## AVAILABLE RECORDS
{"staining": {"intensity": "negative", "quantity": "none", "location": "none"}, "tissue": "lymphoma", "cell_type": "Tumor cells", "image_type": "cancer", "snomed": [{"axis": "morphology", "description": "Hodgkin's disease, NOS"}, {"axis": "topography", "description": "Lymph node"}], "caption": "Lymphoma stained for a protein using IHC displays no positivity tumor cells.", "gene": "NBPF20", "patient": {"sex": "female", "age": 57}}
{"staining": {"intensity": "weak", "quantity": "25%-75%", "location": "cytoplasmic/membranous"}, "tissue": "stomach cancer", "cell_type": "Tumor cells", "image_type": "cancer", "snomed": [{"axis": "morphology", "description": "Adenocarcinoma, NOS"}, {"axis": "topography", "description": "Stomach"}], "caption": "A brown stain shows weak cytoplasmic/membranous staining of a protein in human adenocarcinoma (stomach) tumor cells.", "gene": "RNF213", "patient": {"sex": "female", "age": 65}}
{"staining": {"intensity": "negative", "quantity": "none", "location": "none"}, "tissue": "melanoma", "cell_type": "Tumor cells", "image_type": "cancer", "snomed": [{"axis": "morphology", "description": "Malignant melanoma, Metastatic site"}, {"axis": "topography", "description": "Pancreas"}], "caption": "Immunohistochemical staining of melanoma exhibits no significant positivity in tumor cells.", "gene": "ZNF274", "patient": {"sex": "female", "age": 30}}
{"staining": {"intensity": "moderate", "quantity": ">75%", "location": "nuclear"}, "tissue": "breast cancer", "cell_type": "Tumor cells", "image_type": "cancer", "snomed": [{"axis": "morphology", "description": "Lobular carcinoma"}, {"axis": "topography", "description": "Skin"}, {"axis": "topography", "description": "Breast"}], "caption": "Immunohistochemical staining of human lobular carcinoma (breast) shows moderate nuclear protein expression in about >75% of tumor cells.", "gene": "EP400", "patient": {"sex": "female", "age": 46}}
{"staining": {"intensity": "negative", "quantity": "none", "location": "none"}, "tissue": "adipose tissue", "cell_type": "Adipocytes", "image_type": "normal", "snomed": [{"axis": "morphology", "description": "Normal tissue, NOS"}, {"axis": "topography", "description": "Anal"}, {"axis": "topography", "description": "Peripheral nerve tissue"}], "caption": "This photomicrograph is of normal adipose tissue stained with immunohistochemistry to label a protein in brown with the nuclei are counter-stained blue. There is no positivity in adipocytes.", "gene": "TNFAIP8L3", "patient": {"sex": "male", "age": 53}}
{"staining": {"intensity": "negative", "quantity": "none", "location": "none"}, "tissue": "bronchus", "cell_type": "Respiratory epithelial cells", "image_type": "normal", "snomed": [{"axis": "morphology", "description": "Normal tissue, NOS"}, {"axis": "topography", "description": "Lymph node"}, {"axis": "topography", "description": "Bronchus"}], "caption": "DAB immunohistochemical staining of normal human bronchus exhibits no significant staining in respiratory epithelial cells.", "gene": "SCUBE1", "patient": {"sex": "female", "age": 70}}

## WHAT YOU HAVE TO DO
Could you set down, exactly as written, the lines above between the one holding "staining of melanoma" and the one holding "staining of human", inclusive, and nothing more?

## TASK ANSWER
{"staining": {"intensity": "negative", "quantity": "none", "location": "none"}, "tissue": "melanoma", "cell_type": "Tumor cells", "image_type": "cancer", "snomed": [{"axis": "morphology", "description": "Malignant melanoma, Metastatic site"}, {"axis": "topography", "description": "Pancreas"}], "caption": "Immunohistochemical staining of melanoma exhibits no significant positivity in tumor cells.", "gene": "ZNF274", "patient": {"sex": "female", "age": 30}}
{"staining": {"intensity": "moderate", "quantity": ">75%", "location": "nuclear"}, "tissue": "breast cancer", "cell_type": "Tumor cells", "image_type": "cancer", "snomed": [{"axis": "morphology", "description": "Lobular carcinoma"}, {"axis": "topography", "description": "Skin"}, {"axis": "topography", "description": "Breast"}], "caption": "Immunohistochemical staining of human lobular carcinoma (breast) shows moderate nuclear protein expression in about >75% of tumor cells.", "gene": "EP400", "patient": {"sex": "female", "age": 46}}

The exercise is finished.